Most MPs from the ruling Justice and Development Party (AKP) boycotted the reception, the top event on Ankara's social calendar, after the staunchly secularist Sezer refused to invite wives who cover their heads.

Out of the 368 AKP parliament members, only about 20 - including four ministers - turned up at the presidential palace, NTV news channel reported.

Some had said earlier in the week they had sent back their invitations to the president in protest at the snub of their spouses.

The wives of most members of the AKP, a conservative party with Islamist roots, wear the Islamic headscarf, seen by many here as a symbolic declaration against the Muslim nation's strictly secular order.

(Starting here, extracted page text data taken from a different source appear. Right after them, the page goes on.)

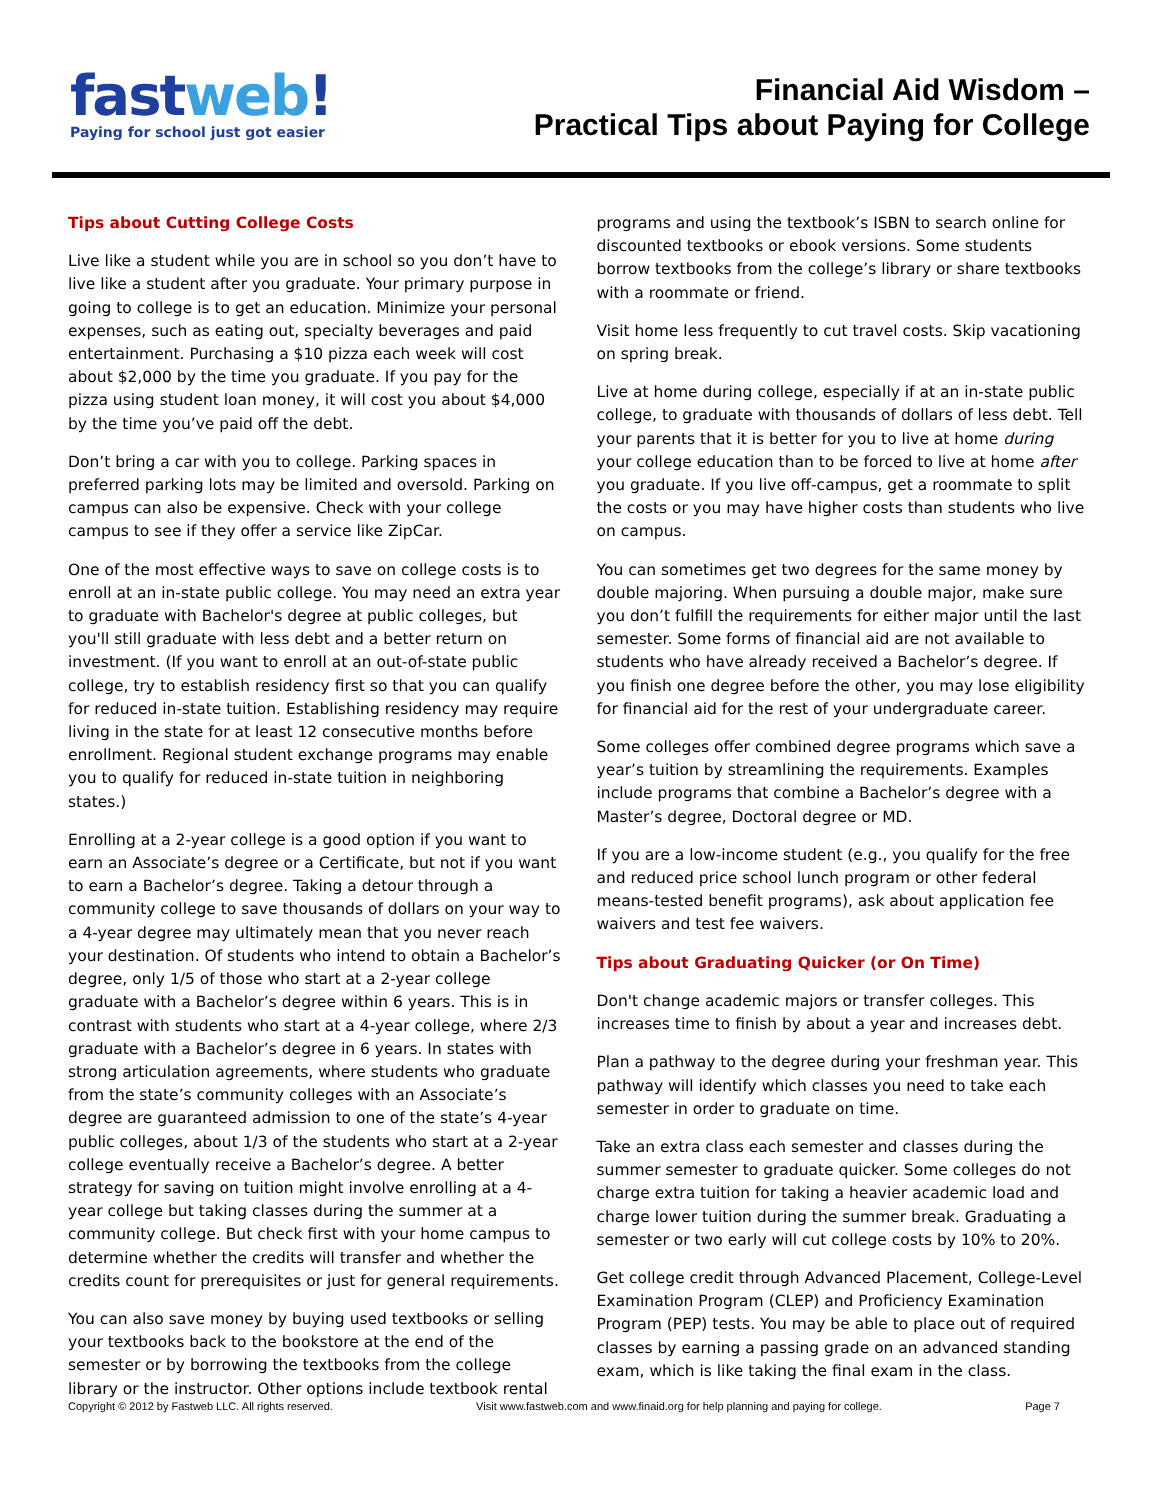fastweb!
Paying for school just got easier
Financial Aid Wisdom –
Practical Tips about Paying for College
Tips about Cutting College Costs
Live like a student while you are in school so you don’t have to live like a student after you graduate. Your primary purpose in going to college is to get an education. Minimize your personal expenses, such as eating out, specialty beverages and paid entertainment. Purchasing a $10 pizza each week will cost about $2,000 by the time you graduate. If you pay for the pizza using student loan money, it will cost you about $4,000 by the time you’ve paid off the debt.
Don’t bring a car with you to college. Parking spaces in preferred parking lots may be limited and oversold. Parking on campus can also be expensive. Check with your college campus to see if they offer a service like ZipCar.
One of the most effective ways to save on college costs is to enroll at an in-state public college. You may need an extra year to graduate with Bachelor's degree at public colleges, but you'll still graduate with less debt and a better return on investment. (If you want to enroll at an out-of-state public college, try to establish residency first so that you can qualify for reduced in-state tuition. Establishing residency may require living in the state for at least 12 consecutive months before enrollment. Regional student exchange programs may enable you to qualify for reduced in-state tuition in neighboring states.)
Enrolling at a 2-year college is a good option if you want to earn an Associate’s degree or a Certificate, but not if you want to earn a Bachelor’s degree. Taking a detour through a community college to save thousands of dollars on your way to a 4-year degree may ultimately mean that you never reach your destination. Of students who intend to obtain a Bachelor’s degree, only 1/5 of those who start at a 2-year college graduate with a Bachelor’s degree within 6 years. This is in contrast with students who start at a 4-year college, where 2/3 graduate with a Bachelor’s degree in 6 years. In states with strong articulation agreements, where students who graduate from the state’s community colleges with an Associate’s degree are guaranteed admission to one of the state’s 4-year public colleges, about 1/3 of the students who start at a 2-year college eventually receive a Bachelor’s degree. A better strategy for saving on tuition might involve enrolling at a 4-year college but taking classes during the summer at a community college. But check first with your home campus to determine whether the credits will transfer and whether the credits count for prerequisites or just for general requirements.
You can also save money by buying used textbooks or selling your textbooks back to the bookstore at the end of the semester or by borrowing the textbooks from the college library or the instructor. Other options include textbook rental
programs and using the textbook’s ISBN to search online for discounted textbooks or ebook versions. Some students borrow textbooks from the college’s library or share textbooks with a roommate or friend.
Visit home less frequently to cut travel costs. Skip vacationing on spring break.
Live at home during college, especially if at an in-state public college, to graduate with thousands of dollars of less debt. Tell your parents that it is better for you to live at home during your college education than to be forced to live at home after you graduate. If you live off-campus, get a roommate to split the costs or you may have higher costs than students who live on campus.
You can sometimes get two degrees for the same money by double majoring. When pursuing a double major, make sure you don’t fulfill the requirements for either major until the last semester. Some forms of financial aid are not available to students who have already received a Bachelor’s degree. If you finish one degree before the other, you may lose eligibility for financial aid for the rest of your undergraduate career.
Some colleges offer combined degree programs which save a year’s tuition by streamlining the requirements. Examples include programs that combine a Bachelor’s degree with a Master’s degree, Doctoral degree or MD.
If you are a low-income student (e.g., you qualify for the free and reduced price school lunch program or other federal means-tested benefit programs), ask about application fee waivers and test fee waivers.
Tips about Graduating Quicker (or On Time)
Don't change academic majors or transfer colleges. This increases time to finish by about a year and increases debt.
Plan a pathway to the degree during your freshman year. This pathway will identify which classes you need to take each semester in order to graduate on time.
Take an extra class each semester and classes during the summer semester to graduate quicker. Some colleges do not charge extra tuition for taking a heavier academic load and charge lower tuition during the summer break. Graduating a semester or two early will cut college costs by 10% to 20%.
Get college credit through Advanced Placement, College-Level Examination Program (CLEP) and Proficiency Examination Program (PEP) tests. You may be able to place out of required classes by earning a passing grade on an advanced standing exam, which is like taking the final exam in the class.
Copyright © 2012 by Fastweb LLC. All rights reserved. Visit www.fastweb.com and www.finaid.org for help planning and paying for college. Page 7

Sezer introduced the stringent dress code for the reception last year, after the AKP was voted into power.

Prime Minister Recep Tayyip Erdogan, a practicing Muslim whose wife, Emine, also covers her head, was spared the embarrassment of turning up alone again to this year's party thanks to a trip to Rome for the signing ceremony of the new European Union constitution.

Sezer has come under fire both from the AKP and liberal critics, who accuse the president of discriminating between the elected representatives of the nation.

Women legislators from both the AKP and the opposition Republican People's Party (CHP), none of whom wear the headscarf, and wives of AKP members who do not cover their heads, were invited.

The controversy highlighted once again the deep divisions in Turkey over how secularism should be interpreted.

Women wearing the headscarf are banned from attending universities and working in public offices in Turkey.

Though Erdogan has disowned his Islamist past, he remains closely watched by skeptics who suspect him of harboring a secret agenda to undermine the secular foundations of the Turkish republic, established on the ashes of the Ottoman Empire by Mustafa Kemal Ataturk on October 29, 1923.